Of course, everyone knew what had galvanized Eiko into taking action so quickly. After the events in the basement, she seemed to have been transformed into a different person. Overnight, her relatively mild objections to the apartment building had turned into full-blown antipathy. She even started spending the better part of the daytime hours away from home—far more time than could reasonably be explained by the need to do moving-related errands.

After everything that's happened here, Eiko can't even relax and feel secure in her own apartment,
Misao thought. Of course, she and Teppei were feeling the same way, but …

Initially, Teppei hadn't talked to Misao at all about what he experienced in the basement on the night of May 17. Misao could think of several possible reasons for his silence. It could have been thoughtful altruism, born of concern that knowing the harrowing details would make her feel afraid. Or it might have been embarrassment about having the stubbornly rational attitude he'd clung to until now regarding the basement—and the realm of paranormal phenomena in general—proved wrong. Also, in a more general sense, when someone is subjected to a traumatic experience, that person's unwillingness to discuss the event in question is likely to be in direct proportion to their degree of shock.

Teppei definitely saw something in the basement the other night,
Misao thought
. And it seems clear that whatever he saw, it was not of this world.

The first time Teppei spoke about his ordeal was five days afterward. “It was so cold,” he said abruptly. “I literally felt like I was going to freeze to death.
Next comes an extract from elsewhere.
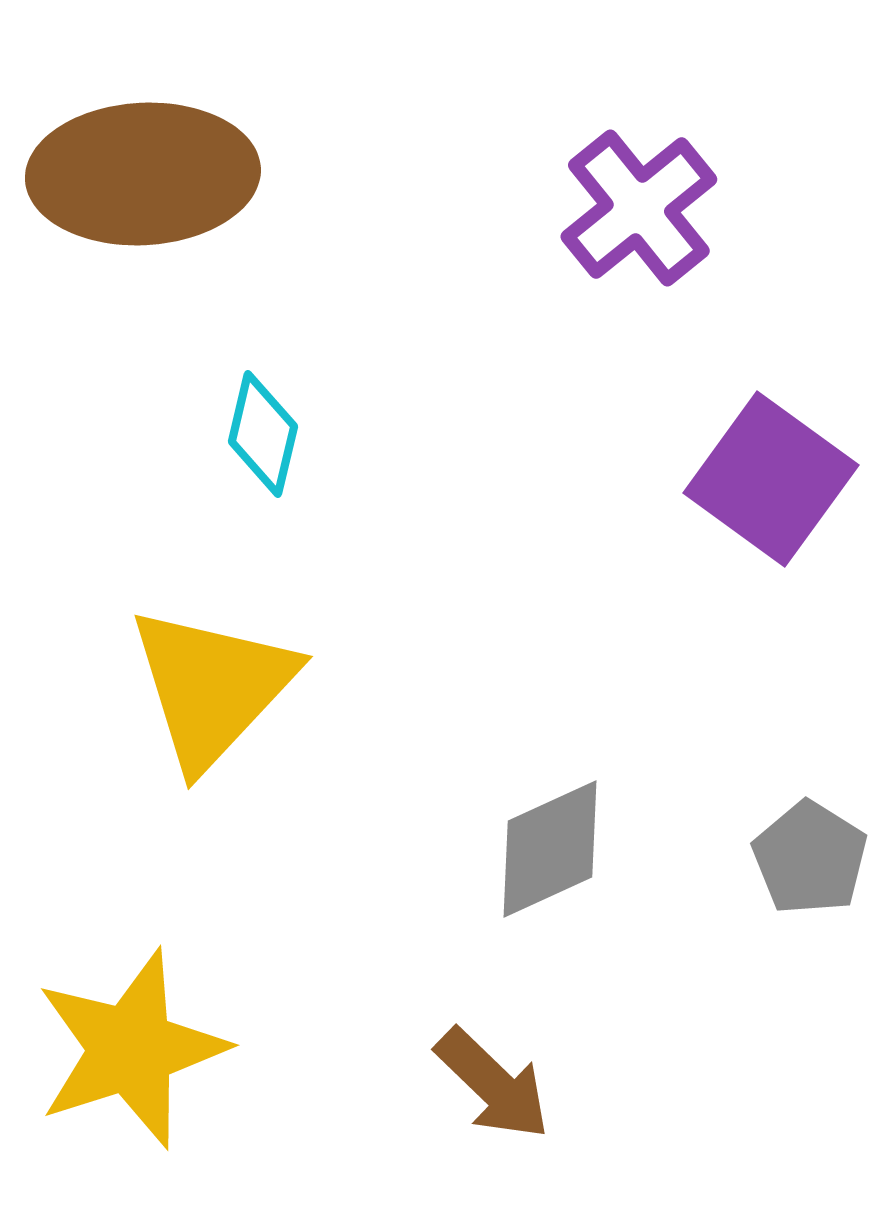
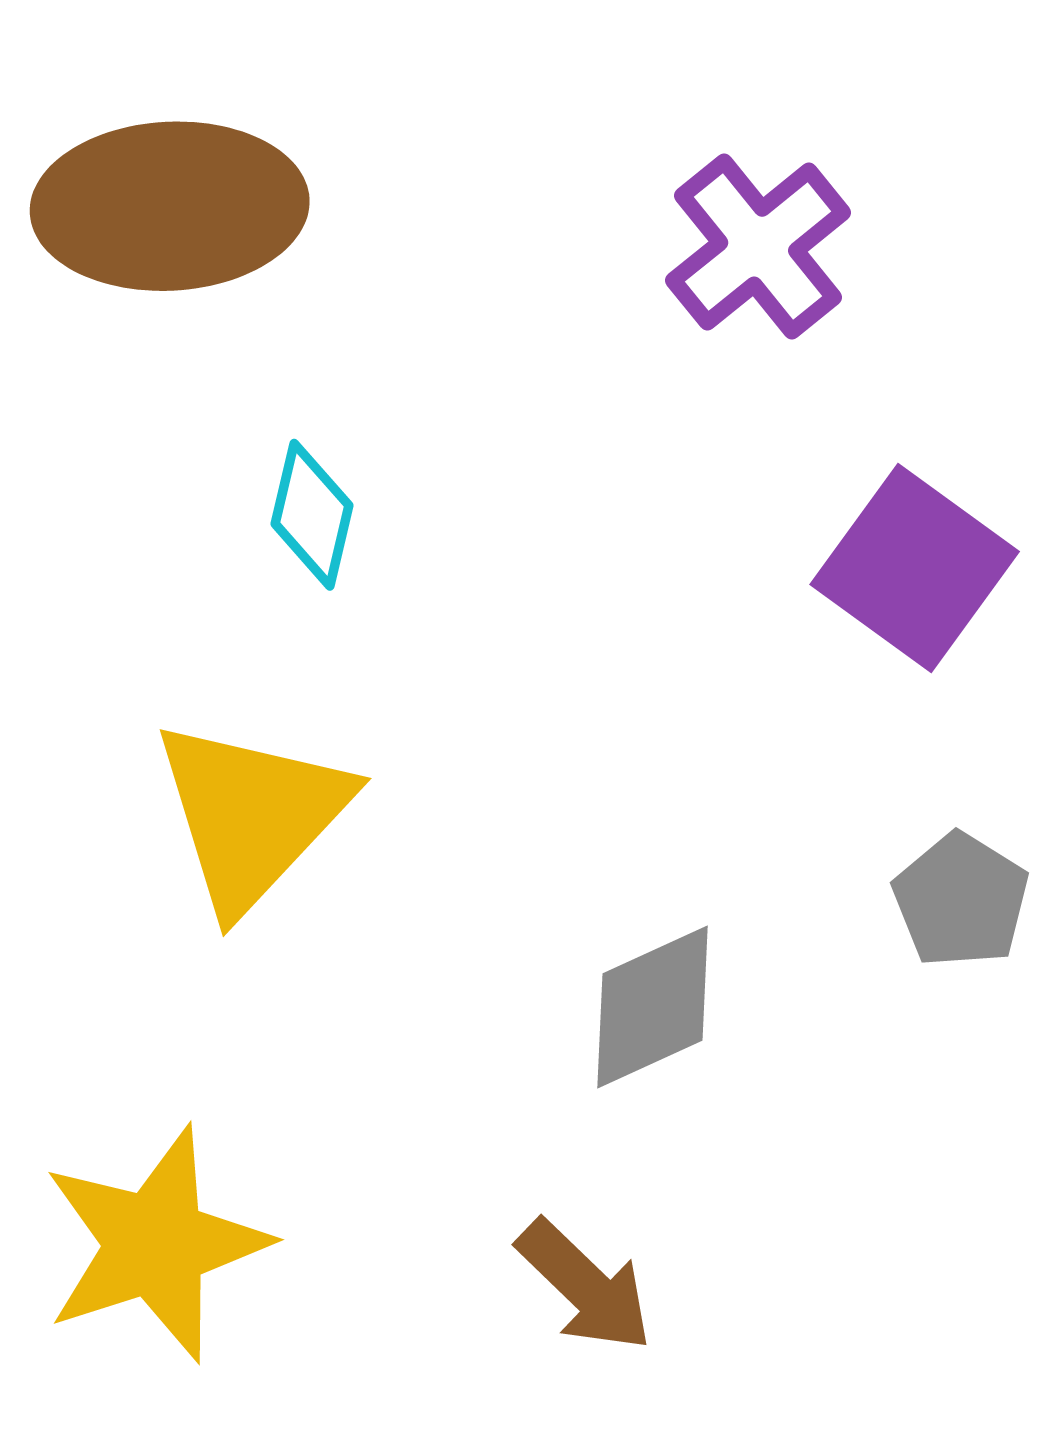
gray pentagon: (810, 858) -> (961, 900), moved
And the wind—the wind seemed to be alive, somehow.” Then he went on to talk about some formless, numberless
something
that had seemed to be wriggling and squirming in the darkness. He could only describe the entity (or entities) by the vague word “something,” but there was no doubt in his mind that he had heard a vast rustling, as of a great many
somethings
moving in the unseeable blackness. Those ominous sounds were accompanied by an extreme escalation of the already unnatural chilliness in the basement, and a moment later Teppei began to feel lightheaded.

“And then … and then I guess I just passed out,” he stammered.

That was when Misao finally shared everything she had learned on her research trip to the ward library, and gave voice to the suspicions she had been harboring privately. Teppei didn't immediately embrace her theory about the subterranean road, but he didn't dismiss it out of hand, either.